Joseph Redmon: How computers learn to recognize objects instantly

Ten years ago, computer vision researchers thought that getting a computer to tell the difference between a cat and a dog would be almost impossible, even with the significant advance in the state of artificial intelligence. Now we can do it at a level greater than 99 percent accuracy. This is called image classification -- give it an image, put a label to that image -- and computers know thousands of other categories as well.

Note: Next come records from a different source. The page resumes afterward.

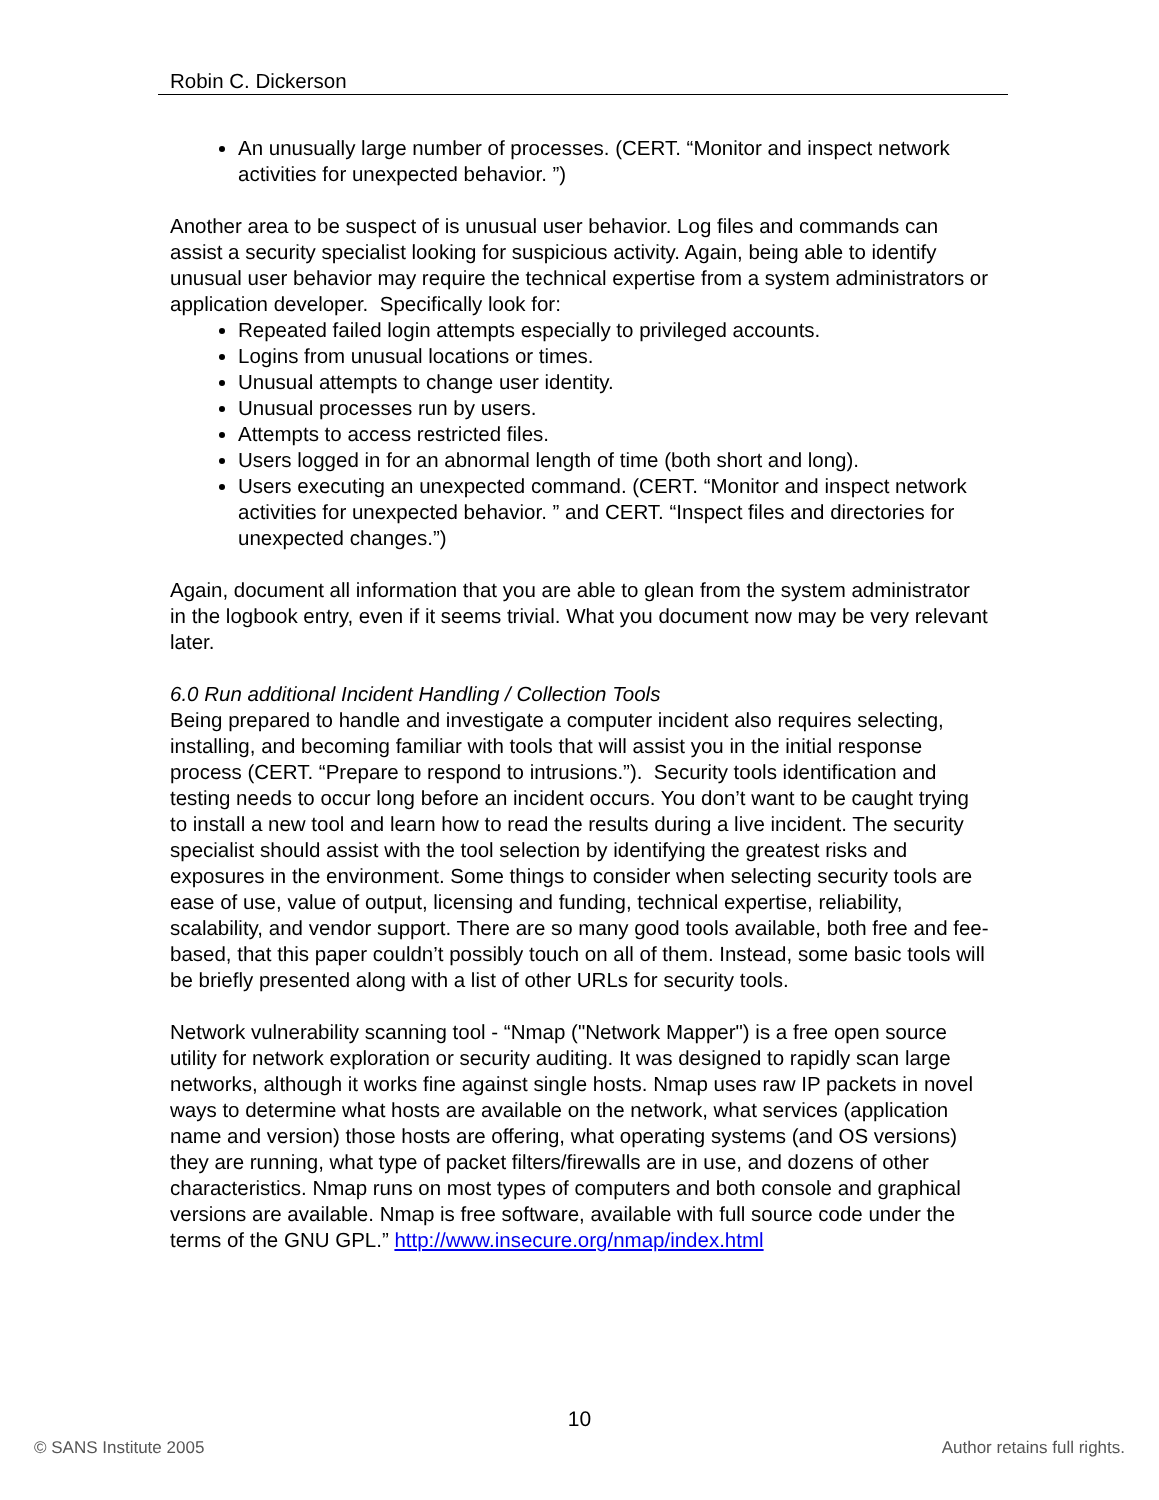Robin C. Dickerson
An unusually large number of processes. (CERT. “Monitor and inspect network activities for unexpected behavior. ”)
Another area to be suspect of is unusual user behavior. Log files and commands can assist a security specialist looking for suspicious activity. Again, being able to identify unusual user behavior may require the technical expertise from a system administrators or application developer. Specifically look for:
Repeated failed login attempts especially to privileged accounts.
Logins from unusual locations or times.
Unusual attempts to change user identity.
Unusual processes run by users.
Attempts to access restricted files.
Users logged in for an abnormal length of time (both short and long).
Users executing an unexpected command. (CERT. “Monitor and inspect network activities for unexpected behavior. ” and CERT. “Inspect files and directories for unexpected changes.”)
Again, document all information that you are able to glean from the system administrator in the logbook entry, even if it seems trivial. What you document now may be very relevant later.
6.0 Run additional Incident Handling / Collection Tools
Being prepared to handle and investigate a computer incident also requires selecting, installing, and becoming familiar with tools that will assist you in the initial response process (CERT. “Prepare to respond to intrusions.”). Security tools identification and testing needs to occur long before an incident occurs. You don’t want to be caught trying to install a new tool and learn how to read the results during a live incident. The security specialist should assist with the tool selection by identifying the greatest risks and exposures in the environment. Some things to consider when selecting security tools are ease of use, value of output, licensing and funding, technical expertise, reliability, scalability, and vendor support. There are so many good tools available, both free and fee-based, that this paper couldn’t possibly touch on all of them. Instead, some basic tools will be briefly presented along with a list of other URLs for security tools.
Network vulnerability scanning tool - “Nmap ("Network Mapper") is a free open source utility for network exploration or security auditing. It was designed to rapidly scan large networks, although it works fine against single hosts. Nmap uses raw IP packets in novel ways to determine what hosts are available on the network, what services (application name and version) those hosts are offering, what operating systems (and OS versions) they are running, what type of packet filters/firewalls are in use, and dozens of other characteristics. Nmap runs on most types of computers and both console and graphical versions are available. Nmap is free software, available with full source code under the terms of the GNU GPL.” http://www.insecure.org/nmap/index.html
10
© SANS Institute 2005 Author retains full rights.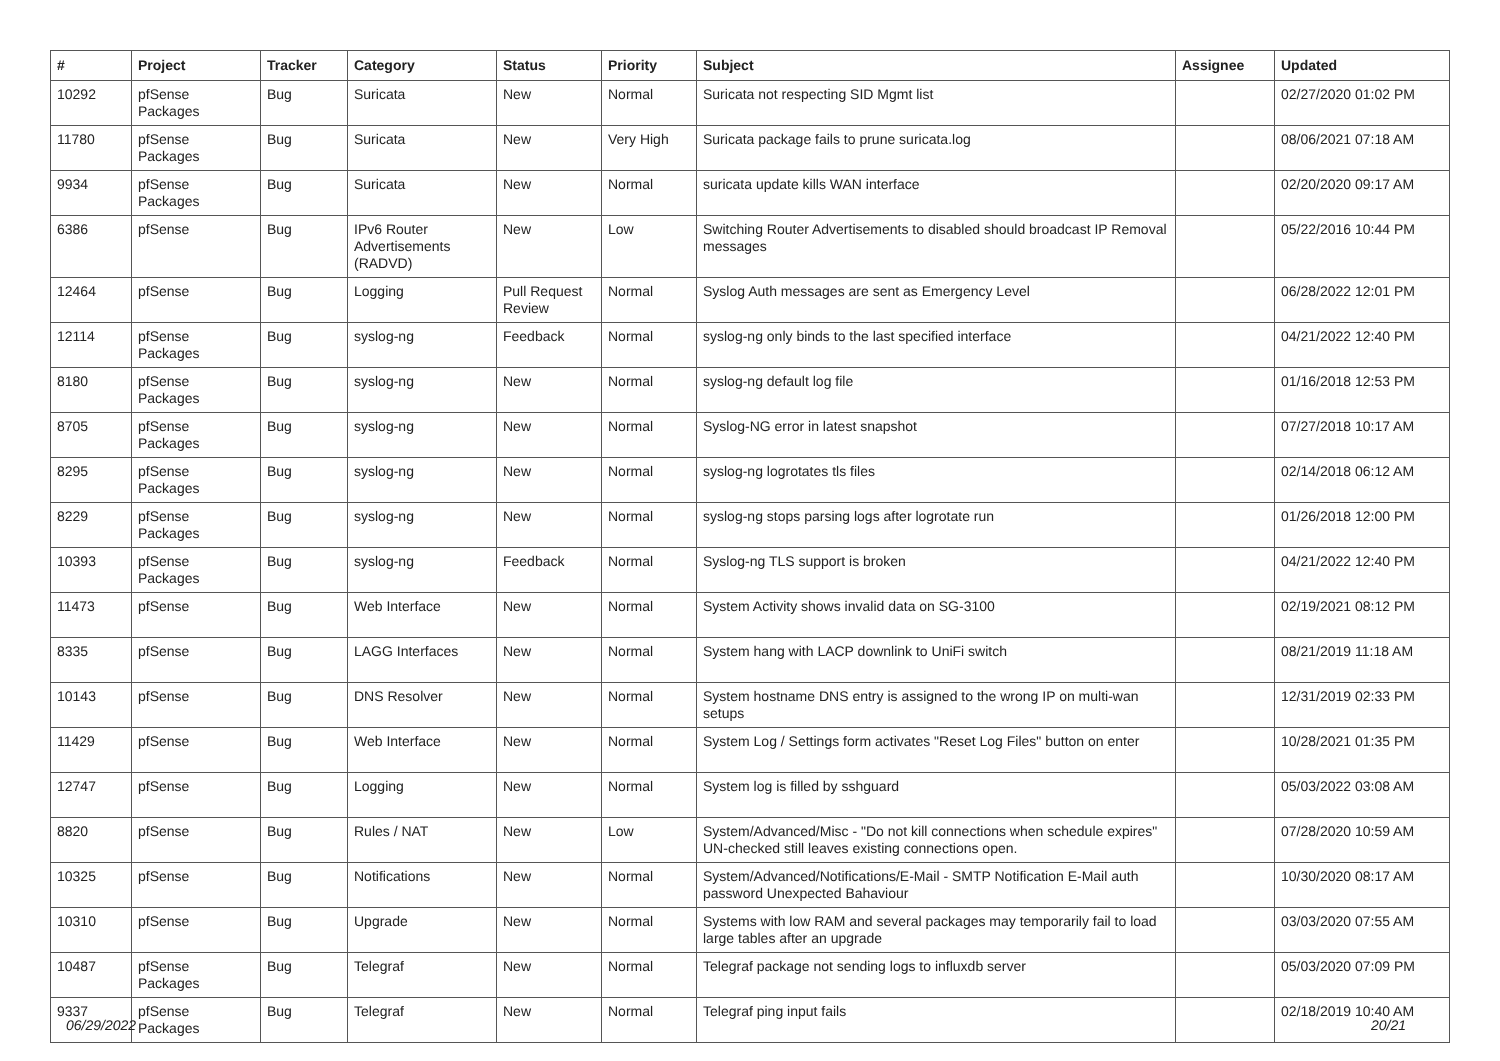| # | Project | Tracker | Category | Status | Priority | Subject | Assignee | Updated |
| --- | --- | --- | --- | --- | --- | --- | --- | --- |
| 10292 | pfSense Packages | Bug | Suricata | New | Normal | Suricata not respecting SID Mgmt list | | 02/27/2020 01:02 PM |
| 11780 | pfSense Packages | Bug | Suricata | New | Very High | Suricata package fails to prune suricata.log | | 08/06/2021 07:18 AM |
| 9934 | pfSense Packages | Bug | Suricata | New | Normal | suricata update kills WAN interface | | 02/20/2020 09:17 AM |
| 6386 | pfSense | Bug | IPv6 Router Advertisements (RADVD) | New | Low | Switching Router Advertisements to disabled should broadcast IP Removal messages | | 05/22/2016 10:44 PM |
| 12464 | pfSense | Bug | Logging | Pull Request Review | Normal | Syslog Auth messages are sent as Emergency Level | | 06/28/2022 12:01 PM |
| 12114 | pfSense Packages | Bug | syslog-ng | Feedback | Normal | syslog-ng only binds to the last specified interface | | 04/21/2022 12:40 PM |
| 8180 | pfSense Packages | Bug | syslog-ng | New | Normal | syslog-ng default log file | | 01/16/2018 12:53 PM |
| 8705 | pfSense Packages | Bug | syslog-ng | New | Normal | Syslog-NG error in latest snapshot | | 07/27/2018 10:17 AM |
| 8295 | pfSense Packages | Bug | syslog-ng | New | Normal | syslog-ng logrotates tls files | | 02/14/2018 06:12 AM |
| 8229 | pfSense Packages | Bug | syslog-ng | New | Normal | syslog-ng stops parsing logs after logrotate run | | 01/26/2018 12:00 PM |
| 10393 | pfSense Packages | Bug | syslog-ng | Feedback | Normal | Syslog-ng TLS support is broken | | 04/21/2022 12:40 PM |
| 11473 | pfSense | Bug | Web Interface | New | Normal | System Activity shows invalid data on SG-3100 | | 02/19/2021 08:12 PM |
| 8335 | pfSense | Bug | LAGG Interfaces | New | Normal | System hang with LACP downlink to UniFi switch | | 08/21/2019 11:18 AM |
| 10143 | pfSense | Bug | DNS Resolver | New | Normal | System hostname DNS entry is assigned to the wrong IP on multi-wan setups | | 12/31/2019 02:33 PM |
| 11429 | pfSense | Bug | Web Interface | New | Normal | System Log / Settings form activates "Reset Log Files" button on enter | | 10/28/2021 01:35 PM |
| 12747 | pfSense | Bug | Logging | New | Normal | System log is filled by sshguard | | 05/03/2022 03:08 AM |
| 8820 | pfSense | Bug | Rules / NAT | New | Low | System/Advanced/Misc - "Do not kill connections when schedule expires" UN-checked still leaves existing connections open. | | 07/28/2020 10:59 AM |
| 10325 | pfSense | Bug | Notifications | New | Normal | System/Advanced/Notifications/E-Mail - SMTP Notification E-Mail auth password Unexpected Bahaviour | | 10/30/2020 08:17 AM |
| 10310 | pfSense | Bug | Upgrade | New | Normal | Systems with low RAM and several packages may temporarily fail to load large tables after an upgrade | | 03/03/2020 07:55 AM |
| 10487 | pfSense Packages | Bug | Telegraf | New | Normal | Telegraf package not sending logs to influxdb server | | 05/03/2020 07:09 PM |
| 9337 | pfSense Packages | Bug | Telegraf | New | Normal | Telegraf ping input fails | | 02/18/2019 10:40 AM |
06/29/2022 20/21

۱۰ سال قبل محققان بینایی ماشین فکر کردند که گفتن فرق بین گربه و سگ به کامپیوتر تقریبا غیرممکن خواهد بود، حتی با پیشرفت‌های قابل توجه در هوش مصنوعی. حالا ما می‌توانیم این را با دقت بیشتر از ۹۹ درصد انجام بدیم این را دسته بندی تصویر می‌گویند-- یک تصویر بهش بده و یک برچسب به تصویر بزن-- و کامپیوترها هزاران دسته بندی دیگر را نیز به خوبی می‌دانند.

I'm a graduate student at the University of Washington, and I work on a project called Darknet, which is a neural network framework for training and testing computer vision models. So let's just see what Darknet thinks of this image that we have. When we run our classifier on this image, we see we don't just get a prediction of dog or cat, we actually get specific breed predictions. That's the level of granularity we have now. And it's correct. My dog is in fact a malamute.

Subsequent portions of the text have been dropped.